My Fellow Inebriates,
After Sunday night’s humiliation by Miss P, my friend Scarybear—far from not being himself—has been even more of himself. Which is to say: preoccupied with annihilation while somehow giving off a stronger funk.
He wasn’t always this way. Scary came to the house two years before yours truly—before any of the other animals. He dominated for two years. He had attention; he had snacks; he had unlimited television. (Renting from a cruddy landlord back in 2005, my soon-to-be parents retaliated passive-agressively by running their plasma TV eighteen hours a day with only Scary in front of it.)
Alone watching the Space Channel, Scary became an expert on every iteration of Star Trek and Stargate, not to mention crap shows like Andromeda. And when Dad came home, Scary got to watch those shows again. He had things his way for a very, very long time. He was the bear.
In December 2005 everything changed. Who knew a small pink bundle could effect so sudden and absolute a coup? Home for maternity leave with P, my mum now controlled the TV, exposing Scary to reality shows, news, and, worst of all, dramas. She parked herself in front of the plasma, surfing randomly while baby P fed. If losing the Space Channel wasn’t dreadful enough for Scary, he had to witness Mum being milked and was often a baby-barf target.

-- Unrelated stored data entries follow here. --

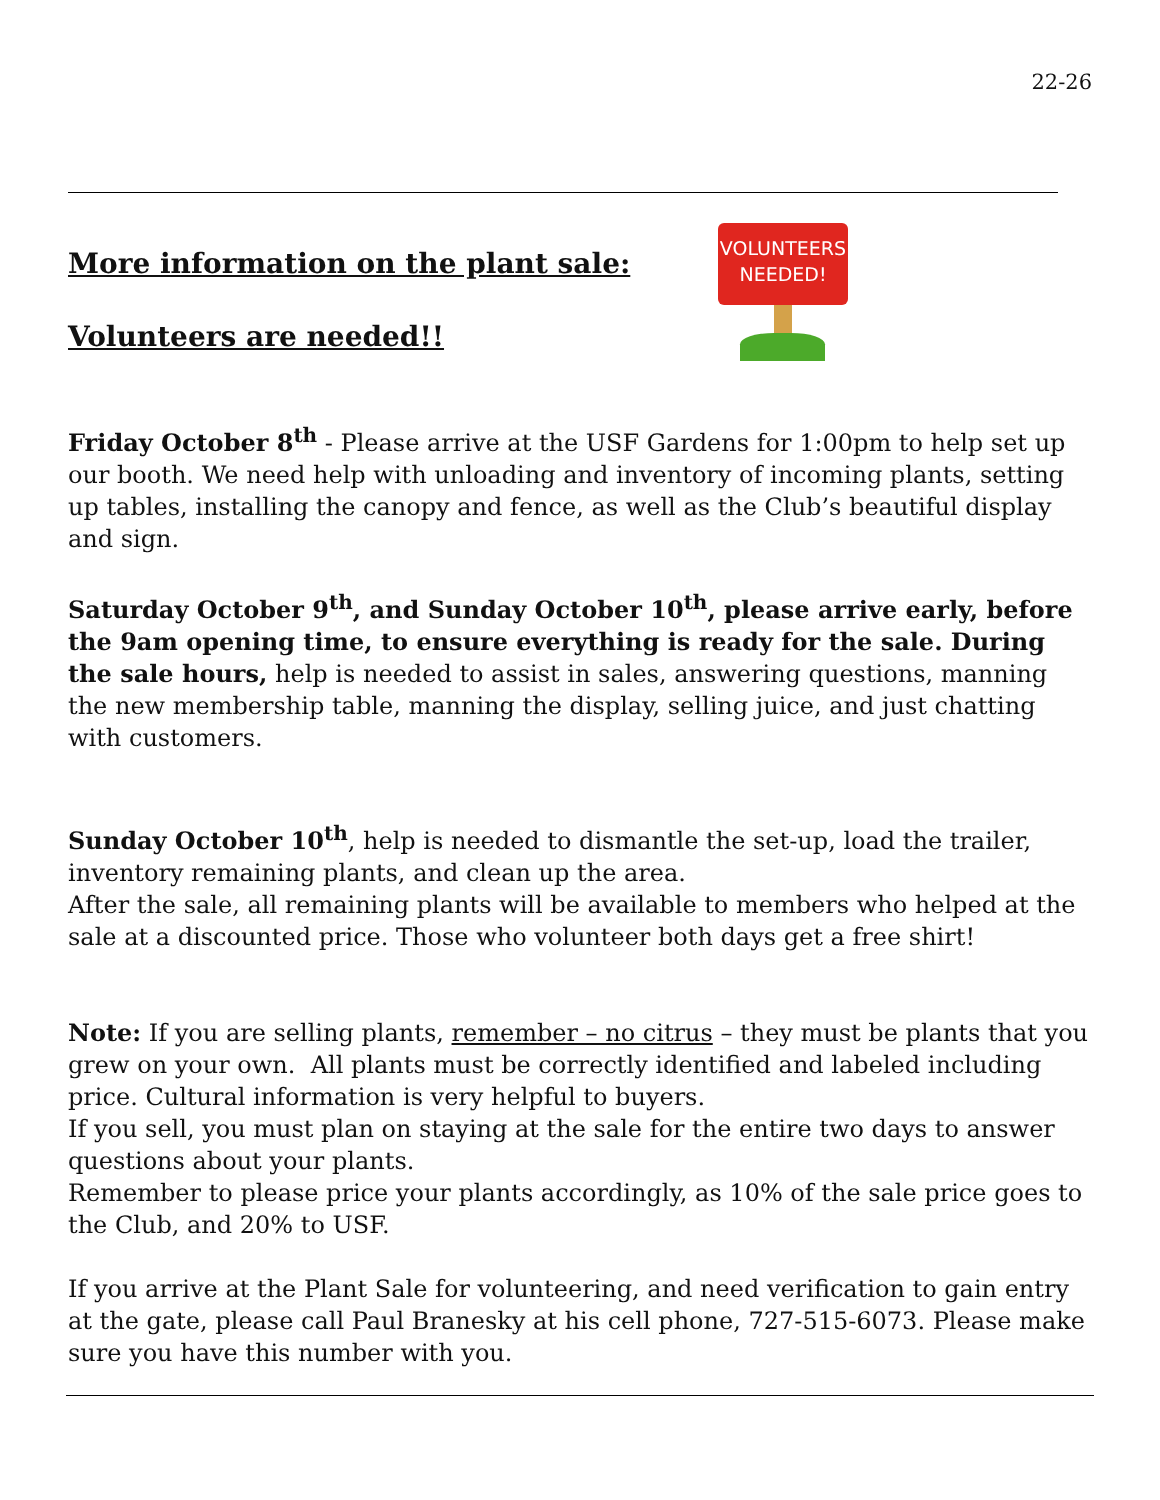22-26
More information on the plant sale:
Volunteers are needed!!
VOLUNTEERS
NEEDED!
Friday October 8<sup>th</sup> - Please arrive at the USF Gardens for 1:00pm to help set up our booth. We need help with unloading and inventory of incoming plants, setting up tables, installing the canopy and fence, as well as the Club’s beautiful display and sign.
Saturday October 9<sup>th</sup>, and Sunday October 10<sup>th</sup>, please arrive early, before the 9am opening time, to ensure everything is ready for the sale. During the sale hours, help is needed to assist in sales, answering questions, manning the new membership table, manning the display, selling juice, and just chatting with customers.
Sunday October 10<sup>th</sup>, help is needed to dismantle the set-up, load the trailer, inventory remaining plants, and clean up the area.
After the sale, all remaining plants will be available to members who helped at the sale at a discounted price. Those who volunteer both days get a free shirt!
Note: If you are selling plants, remember – no citrus – they must be plants that you grew on your own. All plants must be correctly identified and labeled including price. Cultural information is very helpful to buyers.
If you sell, you must plan on staying at the sale for the entire two days to answer questions about your plants.
Remember to please price your plants accordingly, as 10% of the sale price goes to the Club, and 20% to USF.
If you arrive at the Plant Sale for volunteering, and need verification to gain entry at the gate, please call Paul Branesky at his cell phone, 727-515-6073. Please make sure you have this number with you.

All of which was compounded by an onslaught of new animals: ducks, elephants, frogs, and bears.
Everything had been perfect. And now it sucked.
It actually altered Scary’s mind. Who knows—maybe he was always an asshole and nobody knew it because he always got his way. But now that he wasn’t getting his way, he became angry. He became morose. In his head he reran episodes of sci-fi shows he’d seen enough times to memorize, obsessing about the hazards of space until those dangers seemed immediate enough to gobble him up.
Unable to get out of his obsessive rut, Scary couldn’t find another crutch. One time I suggested we join forces and open a bottle of GEKKEIKAN SAKE. He kicked my ass! After that he kicked my ass all the time, just for something to do.
Eventually the bottle did get opened, though, without Scary’s involvement. At 14.6% alcohol, it could have mellowed him out. GEKKEIKAN is one of three bottom-shelf sakes stocked at our neighborhood booze shop and distinct for being bottled in the U.S. rather than Japan. There its distinction ends.
At its comparatively low price point ($10.99 for 750mL), GEKKEIKAN is a likely offering at cheap sushi outlets where Japanese provenance is unimportant. It makes perfect sense for American producers to get in on the sake game, especially with a lackluster public appetite for beer. For many sushi aficionados, a meal without sake wouldn’t be a meal, and doubtless this mentality assists sake producers in keeping a market foothold. Whether people drink sake without sushi is another matter. If anything, sake’s tether to Japanese food is probably frustrating for North American marketers wishing to expand the product’s reach.
Sake divides neatly into two camps: cold and warm.
- Higher-end sake—the type found in small, picturesque bottles—meant to be drunk cold so as to appreciate its character. It is, after all, a type of wine, albeit made from rice.
- Lower-end sake—bottom-shelf offerings intended for copious consumption with Japanese cuisine and drunk warm to mask any disagreeable characteristics.
Along with HAKUTSURU and Takara, GEKKEIKAN falls into the latter category. Still, I thought I’d better try it both warm and cold because that way I’d get twice as much.
Now, I am freaking terrified of the stove. I had to rely on my mother to get the sake to its optimal temperature. Child’s play, you might think, but she needs to be watched; previously she’s forgotten a saucepan of sake on the burner and allowed the precious alcohol to evaporate.
When the sake is warm-to-hot without boiling, smooth grainy flavors waft generously from the glass. On the tongue it warms and expands with medium body and hints of fruit and herbs. Much of this charm is carried in warm vapors; the heat is pleasant and alluring. Once you let GEKKEIKAN sit and cool, however, the charm is reduced.
Now that’s more like it. Eighteen liters.
This is the problem with cheap sake. Optimal temperature forgives a lot in a cheap sake; imperfections hide behind a warming sensation. Dropping to room temperature exposes both its off-notes and its simplicity.
Naturally the solution is to pound it before it cools. Keeping GEKKEIKAN at optimal temperature is an exercise in chasing the dragon. You don’t want it to disappoint you, but its sweet spot is narrow. Not that sub-ideal temperatures render it undrinkable. GEKKEIKAN is mostly harmless, although it will wreck you if you pound it for the sake of maintaining that ideal. Of course, if you’ve let it cool and can’t reheat it, you might pound it just to be done with it. It’s not offensive enough to push away because the temperature isn’t right.
Either way, it’s a recipe for getting drunk quickly.
In just the way heat masks flaws in sake, sake (I’ve often thought) could mask flaws in Scarybear. Except he’d probably be an angry drunk.